И тут новоиспечённый христианин Жорес Иванович вспомнил о себе как о христианине. Может быть даже, ему об этом подсказали? Не исключено, поскольку возможностей у него прибавилось, в том числе и иррациональных.

– Люди! – сказал он и, видимо, почувствовав слова не своей роли, добавил: – Извините! Предлагаю присвоить моему унитазу высокое звание «наш» и считать его и «М» -, и «Ж» – назначения, включая сюда и уважаемую администрацию.

Хлопали в ладоши и «М», и «Ж», и уважаемые представители уважаемой администрации. Воздержались трое из вредности или нежелания запрограммировать для этого свои задницы. Распалившись, Жорес Иванович стал усиленно предлагать и насчёт переспать у него на кровати, но Зоя Никитична сказала, что это уже слишком.

Женщины, глядя друг на друга, согласились – этого требовал негласный кодекс общеполовой кооперации, – но вместе с тем оставляли за собой бронь на чувство собственного любопытства.

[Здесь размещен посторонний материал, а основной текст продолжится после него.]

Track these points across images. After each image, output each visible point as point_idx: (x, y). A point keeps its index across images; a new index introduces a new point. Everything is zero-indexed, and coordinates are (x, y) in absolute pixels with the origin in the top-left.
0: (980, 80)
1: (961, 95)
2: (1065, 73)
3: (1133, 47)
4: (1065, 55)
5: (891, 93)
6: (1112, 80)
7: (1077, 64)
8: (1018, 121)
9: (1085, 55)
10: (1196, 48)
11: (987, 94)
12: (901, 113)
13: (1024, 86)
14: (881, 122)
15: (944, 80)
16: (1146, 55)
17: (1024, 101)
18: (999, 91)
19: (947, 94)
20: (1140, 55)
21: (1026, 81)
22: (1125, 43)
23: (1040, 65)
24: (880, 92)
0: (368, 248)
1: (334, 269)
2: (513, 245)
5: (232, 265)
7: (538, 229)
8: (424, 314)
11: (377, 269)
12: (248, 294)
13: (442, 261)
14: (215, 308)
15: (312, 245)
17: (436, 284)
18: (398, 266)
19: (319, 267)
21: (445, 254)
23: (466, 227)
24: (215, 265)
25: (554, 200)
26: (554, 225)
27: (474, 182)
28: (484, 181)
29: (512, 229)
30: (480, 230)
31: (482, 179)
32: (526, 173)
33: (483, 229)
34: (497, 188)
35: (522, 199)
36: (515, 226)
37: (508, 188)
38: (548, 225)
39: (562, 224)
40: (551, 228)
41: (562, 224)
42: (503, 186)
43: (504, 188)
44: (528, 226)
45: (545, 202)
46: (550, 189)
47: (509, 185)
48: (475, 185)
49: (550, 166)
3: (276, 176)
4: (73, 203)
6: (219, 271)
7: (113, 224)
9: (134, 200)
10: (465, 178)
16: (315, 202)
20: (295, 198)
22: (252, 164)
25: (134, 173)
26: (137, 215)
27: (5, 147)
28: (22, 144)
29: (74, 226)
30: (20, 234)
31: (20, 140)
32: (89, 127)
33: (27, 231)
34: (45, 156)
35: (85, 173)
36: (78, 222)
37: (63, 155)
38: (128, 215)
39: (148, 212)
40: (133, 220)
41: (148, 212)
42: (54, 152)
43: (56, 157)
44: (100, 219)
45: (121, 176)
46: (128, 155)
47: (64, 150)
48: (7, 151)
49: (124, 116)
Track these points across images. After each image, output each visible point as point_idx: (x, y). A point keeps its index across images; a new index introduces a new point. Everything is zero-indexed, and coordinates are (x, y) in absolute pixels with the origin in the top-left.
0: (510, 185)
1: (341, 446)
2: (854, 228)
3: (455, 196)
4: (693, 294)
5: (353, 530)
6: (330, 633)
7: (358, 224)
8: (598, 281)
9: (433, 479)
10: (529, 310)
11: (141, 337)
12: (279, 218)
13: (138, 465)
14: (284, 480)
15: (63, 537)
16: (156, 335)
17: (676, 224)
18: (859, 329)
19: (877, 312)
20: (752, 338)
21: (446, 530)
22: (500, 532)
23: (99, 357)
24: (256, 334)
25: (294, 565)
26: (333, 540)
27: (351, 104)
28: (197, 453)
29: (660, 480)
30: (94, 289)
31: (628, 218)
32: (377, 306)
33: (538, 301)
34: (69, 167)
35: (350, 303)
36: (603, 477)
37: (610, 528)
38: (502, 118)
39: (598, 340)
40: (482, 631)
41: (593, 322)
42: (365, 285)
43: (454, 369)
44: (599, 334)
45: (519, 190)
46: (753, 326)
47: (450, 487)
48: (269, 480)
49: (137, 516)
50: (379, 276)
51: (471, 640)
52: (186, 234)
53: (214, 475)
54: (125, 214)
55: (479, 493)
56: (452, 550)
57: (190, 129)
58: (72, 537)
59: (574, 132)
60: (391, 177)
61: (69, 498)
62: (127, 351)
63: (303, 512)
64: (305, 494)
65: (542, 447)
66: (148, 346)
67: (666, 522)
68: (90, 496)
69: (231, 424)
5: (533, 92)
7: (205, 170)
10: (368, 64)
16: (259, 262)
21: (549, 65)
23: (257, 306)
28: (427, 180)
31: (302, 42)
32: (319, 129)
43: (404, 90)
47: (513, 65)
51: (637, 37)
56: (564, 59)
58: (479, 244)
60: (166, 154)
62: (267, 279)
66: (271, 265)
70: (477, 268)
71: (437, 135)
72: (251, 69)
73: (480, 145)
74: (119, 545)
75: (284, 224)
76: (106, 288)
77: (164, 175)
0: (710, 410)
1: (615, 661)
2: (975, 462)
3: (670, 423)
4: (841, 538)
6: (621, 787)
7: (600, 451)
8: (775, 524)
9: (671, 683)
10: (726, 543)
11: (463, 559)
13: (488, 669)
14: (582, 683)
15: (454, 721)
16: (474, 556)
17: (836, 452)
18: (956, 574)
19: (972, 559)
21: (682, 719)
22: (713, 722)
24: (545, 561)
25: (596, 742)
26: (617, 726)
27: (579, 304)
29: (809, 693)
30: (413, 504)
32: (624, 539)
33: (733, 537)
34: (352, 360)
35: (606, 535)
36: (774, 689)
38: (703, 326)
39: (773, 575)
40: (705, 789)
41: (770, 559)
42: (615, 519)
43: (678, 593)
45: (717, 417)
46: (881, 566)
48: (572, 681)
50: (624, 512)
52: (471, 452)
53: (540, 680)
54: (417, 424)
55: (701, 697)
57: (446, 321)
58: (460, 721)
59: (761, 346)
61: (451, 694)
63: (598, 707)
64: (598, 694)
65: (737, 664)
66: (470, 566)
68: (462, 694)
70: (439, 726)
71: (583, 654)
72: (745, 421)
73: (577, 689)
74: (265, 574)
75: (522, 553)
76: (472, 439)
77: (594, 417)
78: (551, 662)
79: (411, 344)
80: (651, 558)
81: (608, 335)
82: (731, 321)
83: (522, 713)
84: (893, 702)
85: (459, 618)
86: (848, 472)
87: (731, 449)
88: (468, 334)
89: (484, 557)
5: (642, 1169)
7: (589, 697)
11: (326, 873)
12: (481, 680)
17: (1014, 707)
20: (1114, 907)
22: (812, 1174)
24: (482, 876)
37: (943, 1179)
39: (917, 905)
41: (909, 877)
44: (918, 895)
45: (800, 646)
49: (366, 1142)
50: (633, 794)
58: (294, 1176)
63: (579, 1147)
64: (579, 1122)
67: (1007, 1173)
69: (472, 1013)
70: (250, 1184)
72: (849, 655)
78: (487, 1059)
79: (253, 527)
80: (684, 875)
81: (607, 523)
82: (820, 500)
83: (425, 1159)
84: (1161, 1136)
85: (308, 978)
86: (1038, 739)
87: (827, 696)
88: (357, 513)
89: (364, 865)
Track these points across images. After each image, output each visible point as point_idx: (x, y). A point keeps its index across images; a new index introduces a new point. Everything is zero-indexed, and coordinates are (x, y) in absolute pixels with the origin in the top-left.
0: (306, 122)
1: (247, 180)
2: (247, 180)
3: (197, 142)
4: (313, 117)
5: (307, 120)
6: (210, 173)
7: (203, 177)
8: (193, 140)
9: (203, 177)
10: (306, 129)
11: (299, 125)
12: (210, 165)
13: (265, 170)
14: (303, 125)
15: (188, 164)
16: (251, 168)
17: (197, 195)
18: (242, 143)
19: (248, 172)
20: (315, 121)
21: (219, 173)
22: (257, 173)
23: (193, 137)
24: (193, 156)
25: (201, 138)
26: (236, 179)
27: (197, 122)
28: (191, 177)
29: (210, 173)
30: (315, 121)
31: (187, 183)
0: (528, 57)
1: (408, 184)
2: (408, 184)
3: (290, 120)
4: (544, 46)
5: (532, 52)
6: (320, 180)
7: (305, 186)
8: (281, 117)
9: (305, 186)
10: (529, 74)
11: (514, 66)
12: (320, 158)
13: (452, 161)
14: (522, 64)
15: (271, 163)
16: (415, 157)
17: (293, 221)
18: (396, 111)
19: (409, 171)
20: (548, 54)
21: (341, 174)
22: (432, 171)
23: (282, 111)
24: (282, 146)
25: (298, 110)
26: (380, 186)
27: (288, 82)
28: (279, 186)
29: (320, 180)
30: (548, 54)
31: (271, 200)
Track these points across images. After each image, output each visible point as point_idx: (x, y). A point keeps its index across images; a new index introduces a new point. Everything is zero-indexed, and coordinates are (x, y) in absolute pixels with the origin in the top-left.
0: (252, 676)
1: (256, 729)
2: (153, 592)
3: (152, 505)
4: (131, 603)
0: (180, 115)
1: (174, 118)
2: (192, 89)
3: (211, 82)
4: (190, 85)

И тут неожиданно всех потряс Самолапов. Он сказал:

– Деньги взяли реванш. Элиты взяли деньги и собственность в свои руки. Государство имеет со всех и всех нас вприкуску, на то оно и власть. По мере надобности, если ему будет надо, особенно просить не станет, возьмёт ради своих интересов. И всё было бы не обидно, но распределяет оно это «своё» – сами знаете? Нам повезло, у нас хороший пансион, дети и родственники, и сами для себя кое-что успели сделать… Так что можно восхищаться чем угодно, вплоть до японского унитаза, но нам хорошо известно, что почём и кто и что в устройстве нашей жизни значит?

Аплодисменты были, но все разные и от разных судеб. В целом это выглядело жизнеутверждающе и без окончательного согласия, что говорило о тонне невостребованного человеческого опыта, слоняющегося из угла в угол.

Погода дня постепенно научилась иллюстрировать экономическое положение страны, иногда до тонкостей передавая колебания валютного курса на бирже и реакцию на него населения. Всё оказалось так близко и взаимосвязано…

Таким образом, даже дождь, постаравшийся как-то обставить свой приход, не производил того впечатления, на которое рассчитывал. Он попросил вечер – старого, закадычного партнёра – подыграть ему и вместе спасти впечатление, но даже это не возымело… Они провалились оба… То ли перебрали с пафосом, то ли с концентрацией лжи, которая, по замыслу управляющих процессом, необходима для дезориентации и релаксации одновременно. Потом один за одним стали приезжать автомобили и разбирать всех по индивидуальностям, за некоторыми индивидуальностями приехали их дети.